- _Article_:
* START *
As you can see in above example; a consecutive timeflow may cover different days, different months, or different years. I have many unique ids (and as said, a very large file), so I'm looking for a way that my computer can handle (loops probably wouldn't work).
I am looking for output something like:
uniqueid flow number_rows
a 1 4
a 2 2
b 3 2
b 4 1
I have looked into some time packages (such as lubridate), but given my limited R knowledge, I don't even know where to begin.
I hope all is clear - if not, I'd be happy to try to clarify it further. Thank you very much in advance!
Another way to do this with data.table also using a time difference would be to make use of the data.table internal values for group number and number of rows in each group:
library(data.table)
res<-setDT(mydf)[, list(number_rows=.N,flow=.GRP),
by=.(uniqueid,cumsum(as.numeric(difftime(time,shift(time,1L,type="lag",fill=0))) - 15))][,cumsum:=NULL]
print(res)
uniqueid number_rows flow
1: a 4 1
2: a 2 2
3: b 2 3
4: b 1 4
Also since the sample data you posted didn't align with the subset you posted, I have included my data below:
Data
time<-as.POSIXct(c("2014-04-30 23:30:00","2014-04-30 23:45:00","2014-05-01 00:00:00","2014-05-01 00:15:00",
"2014-05-12 13:45:00","2014-05-12 14:00:00","2014-05-12 13:45:00","2014-05-12 14:00:00",
"2014-05-12 14:30:00"))
uniqueid<-c("a","a","a","a","a","a","b","b","b")
mydf<-data.frame(uniqueid,time)
You can groupby the uniqueid and the cumulative sum of the difference of time between rows which is not equal to 15 min and that gives the flow id and then a count of rows should give you what you need:
A justification of the logic is whenever the time difference is not equal to 15 within each uniqueid, a new flow process should be generated so we label it as TRUE and combine that with the cumsum, it becomes a new flow id with the following consecutive rows:
library(dplyr)
mydf$time <- as.POSIXct(mydf$time, "%Y-%m-%d %H:%M:%S")
# convert the time column to POSIXct class so that we can apply the diff function correctly
mydf %>% group_by(uniqueid, flow = 1 + cumsum(c(F, diff(time) != 15))) %>%
summarize(num_rows = n())
* END *
Stored data:
* START *
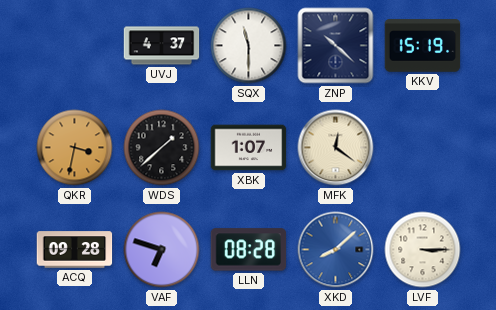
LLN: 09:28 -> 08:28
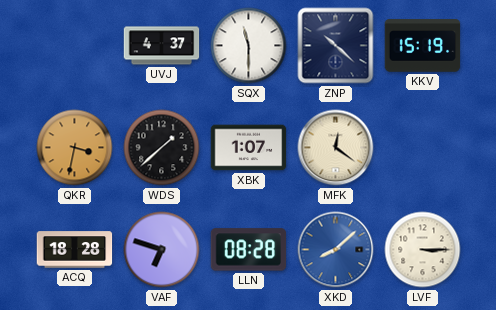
ACQ: 09:28 -> 18:28
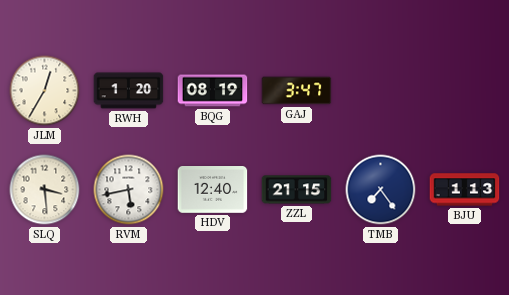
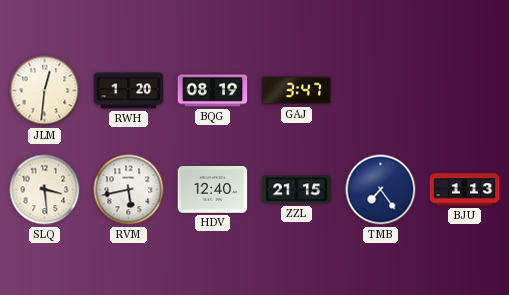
JLM: 12:35 -> 12:31
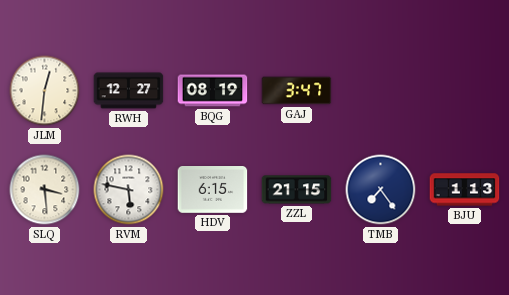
RWH: 1:20 -> 12:27
RVM: 5:43 -> 5:47
HDV: 12:40 -> 6:15
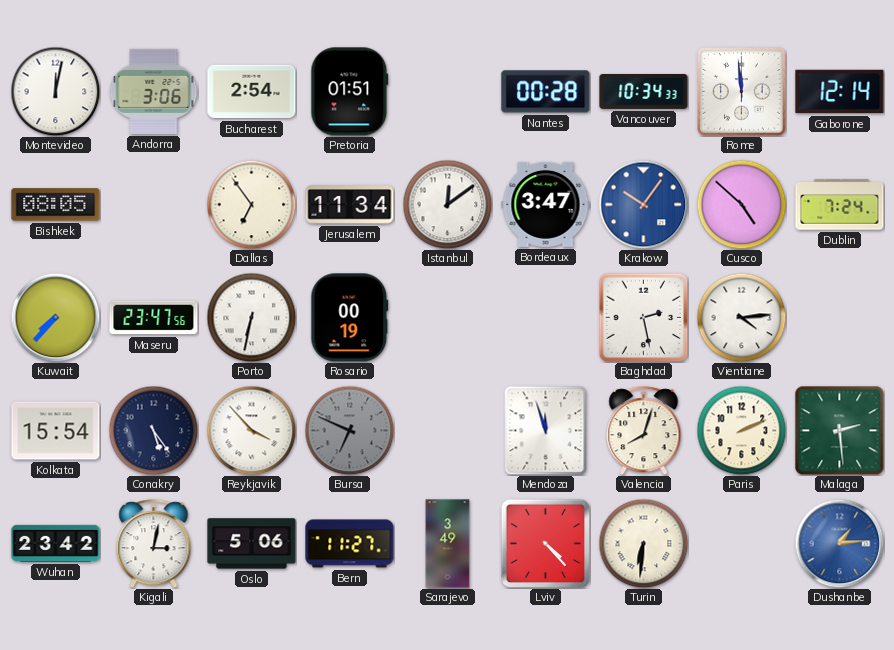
* END *
- _Given task 1_:
Answer these questions about the post:
(a) Which time package does the asker say they looked into?
(b) In the dplyr answer, what time difference between rows keeps them in the same flow?
(c) In the data posted in the answer, how many rows have the uniqueid "b"?
- _Given task 2_: Update the listing by changing "12:40" to "12:45", starting with the line with "JLM: 12:35 -> 12:31" and going on through the end of the listing, with nothing else changed. Return only those lines, and leave out the pictures.
The post and the listing have nothing to do with each other.

- _Correct answer 1_:
(a) lubridate
(b) 15 minutes
(c) Three

- _Correct answer 2_:
JLM: 12:35 -> 12:31
RWH: 1:20 -> 12:27
RVM: 5:43 -> 5:47
HDV: 12:45 -> 6:15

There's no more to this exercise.